③④李光耀:《李光耀40年政论选》,现代出版社1994年版,第172、174页。

⑤Carolye Choo,The PAP & the Problem of Political Succession,Selangor:Pelanduk Publications ( M) Sdn Bhd,1998,p.39.

⑥李路曲:《新加坡社会的政治价值观及其作用》,《现代国际关系》,1977年第3期。

⑦《单身女贵族林瑞莲:加入反对党我准备坐牢》,《联合晚报》,2002年10月29日。

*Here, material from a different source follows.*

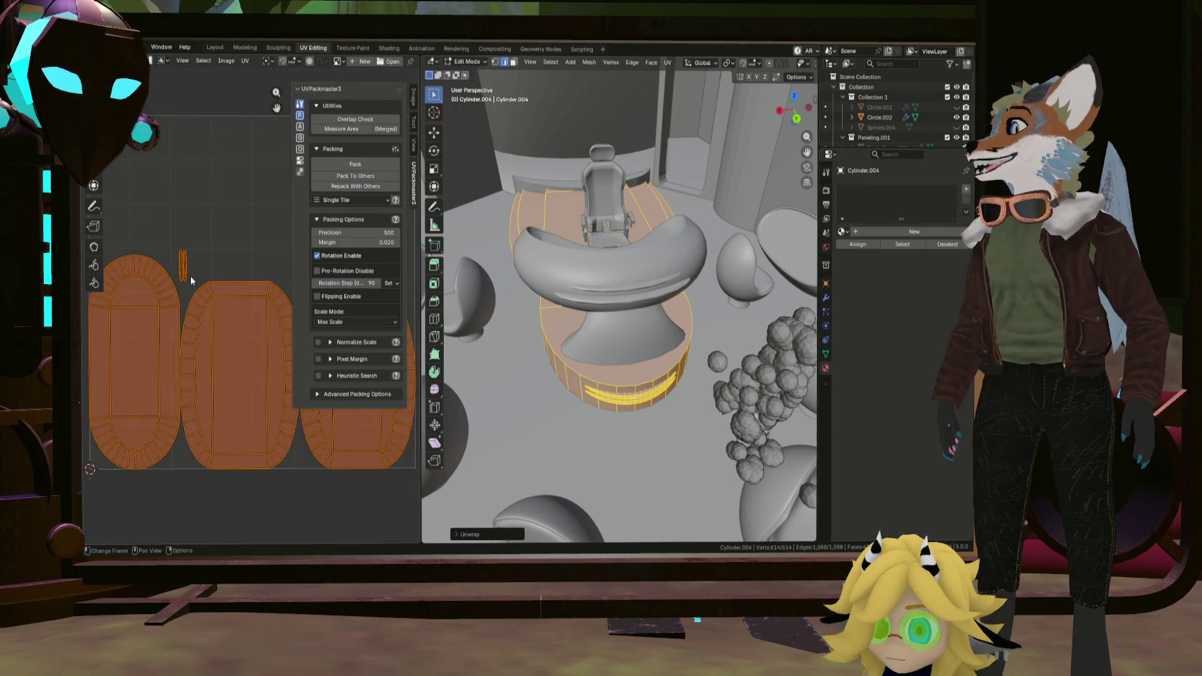
pyautogui.scroll(-3, 190, 276)
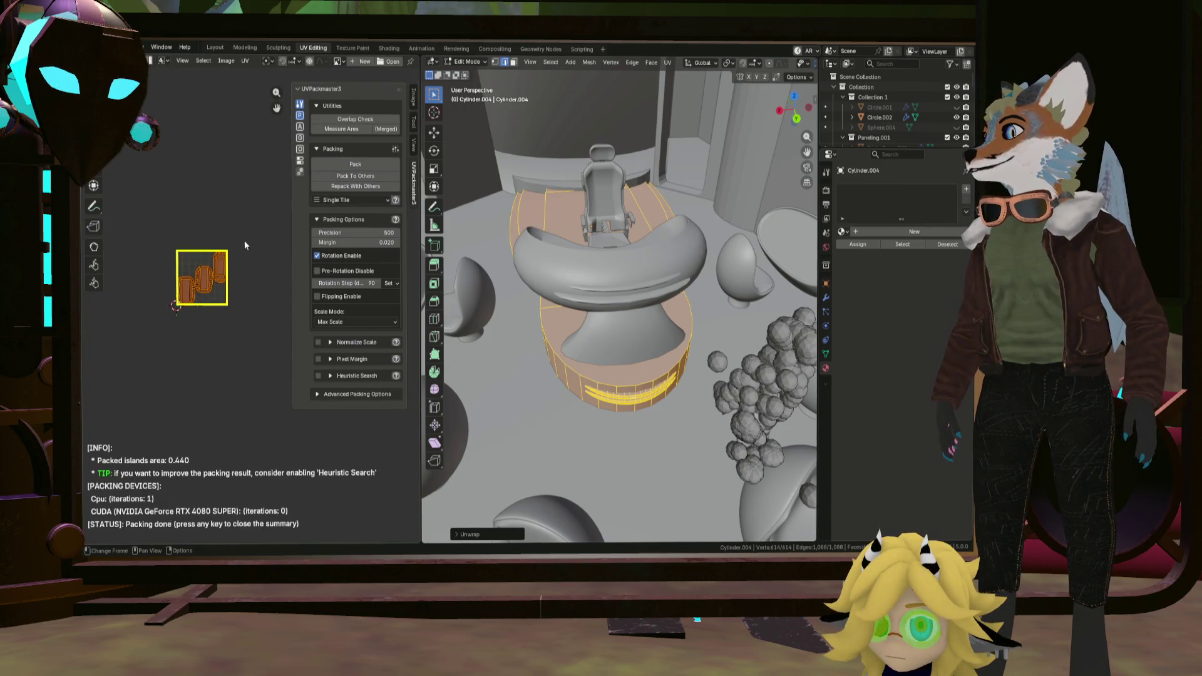
pyautogui.scroll(5, 194, 300)
pyautogui.scroll(2, 194, 300)
pyautogui.scroll(-2, 184, 307)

⑧《在波东巴西相遇 吴总理跟詹时中互相调侃》,《联合时报》,2001年1月11日。

⑨2001年大选中,民主党候选人徐顺全路遇吴作栋,曾大叫:“吴总理,过来,过来。”并当面厉声质问吴作栋,要求他回答借给印尼苏哈托的170亿新元的下落。最后被吴作栋等以诽谤罪告上法庭。

⑩《没赔偿二资政诽谤金 徐顺全被判破产》,《南洋商报》2006年2月11日。

(11)吕元礼、邱全东:《新加坡人民行动党执政后的政党文化转型》,《河南师范大学学报》2004年第1期。

(12)《好人才应该挺身而出》,《联合早报》1993年5月3日。

(13)萧功秦:《新加坡的“选举权威主义”及其启示——兼论中国民主发展的基本路径》,《战略与管理》,2003年第1期。

(14)Christopher Tremewan,The Political Economy of Social Control in Singapore,London:Macmillan Press,1994,pp.163-164.